Ook studenten in de raad roerden zich tijdens de soms felle discussie. Een van hen opperde dat velen nog thuis wonen buiten Utrecht en dat het lastig is om zo vroeg te beginnen. Daarbij zijn colleges tot het begin van de avond vaak een hindernis voor studenten met bijbaantjes. Een studente betoogde dat jonge mensen vroeg in de ochtend moeite hebben met het opnemen van de studiestof. Dat wordt ondersteund door wetenschappelijk onderzoek, benadrukte ze. Op het weerwoord van De Wolff dat de bel van de middelbare school ook om half negen luidde, zei ze: ‘Sinds ik hier om tien uur ’s ochtends begin, presteer ik beter.’

Brief
Interim-directeur De Wolff vertelde dat hij de papieren werkelijkheid gaat toetsen aan de praktijk.
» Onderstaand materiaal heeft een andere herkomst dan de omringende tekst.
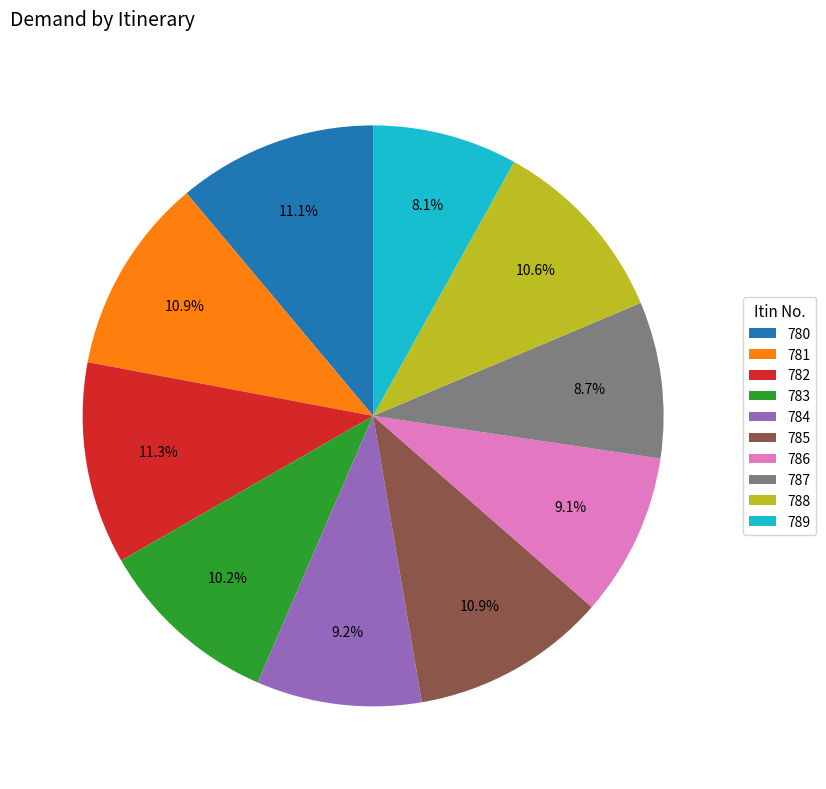

Is the sum of 784 and 789 greater than half?

No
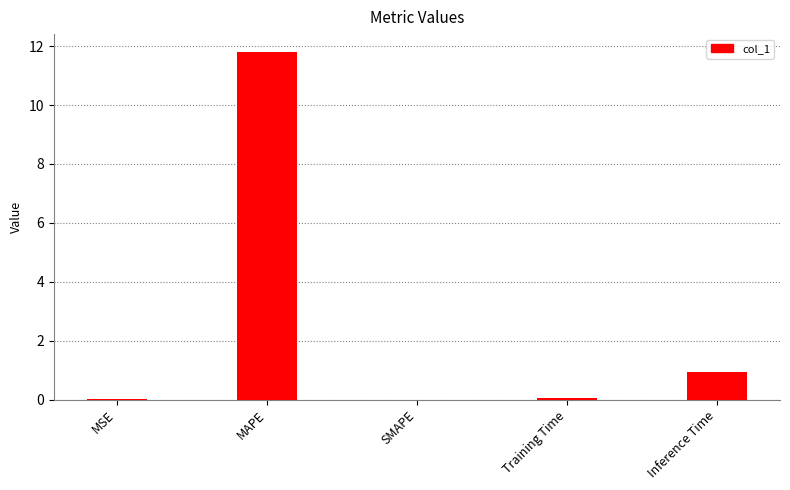

What is the change in value from MSE to MAPE?

+11.8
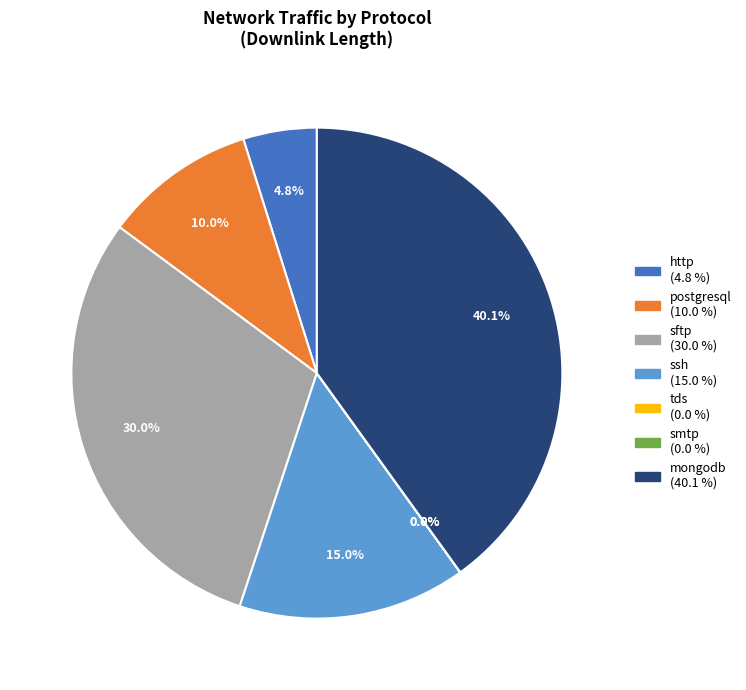

To the nearest percent, what percentage of the pie is sftp?

30%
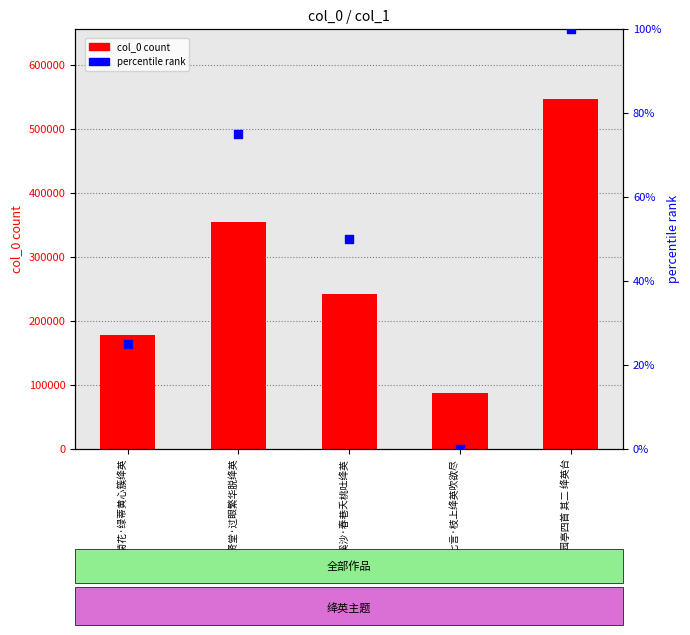

Which series reaches the minimum Y coordinate?

percentile rank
Hij stuurt deze week een brief aan alle instituutsdirecteuren met een voorlopige ruimteverdeling op basis van onder meer het aantal studenten. Daarbij krijgen de directeuren de vraag of zij mogelijkheden zien om vierkante meters te besparen. Moeten de lerarenopleiding Chemie en het Institute of Life Science & Chemistrie elk een eigen laboratorium hebben of kunnen zij gezamenlijk gebruik maken van één faciliteit?

‘We moeten het doen met de ruimte die er is. Ik denk niet dat er nog een nieuw gebouw bijkomt’

De instituutsdirecteuren krijgen drie weken de tijd om te antwoorden, waarna een uitgewerkt voorstel naar het college van bestuur gaat. Op 23 maart gaan het college en de directeuren van de instituten en diensten in gesprek over de plannen. Op 1 april wil De Wolff alles helder hebben. HSR-voorzitter Joost Ansems vroeg zich af waarom deze stappen nu pas worden genomen, terwijl het herhuisvestingstraject van de hogeschool al zeker vijf jaar duurt. Hij heeft weinig vertrouwen in de uitkomst van de correspondentie met instituutsdirecteuren. ‘Dit levert over drie weken niks op.’

Krappe planning
De Wolff erkende dat het een krappe planning is. Als blijkt dat er meer tijd nodig is om het strengere regime van roosteren in te voeren binnen de hogeschool, dan bestaat in principe de mogelijkheid om tijdelijk een of meerdere gebouwen bij te huren, liet hij doorschemeren. De vraag of dit de panden zijn aan de Daltonlaan, zoals eerder werd gesuggereerd, of de Bolognalaan 101 (wat de voorkeur heeft van de HSR) liet hij in het midden. ‘Maar uiteindelijk moeten we het met de ruimte doen die er is. Ik denk niet dat er nog een nieuw gebouw bijkomt.’

De Wolff en HSR spraken af dat de resultaten van de consultatie van instituutsdirecteuren in de raad worden besproken.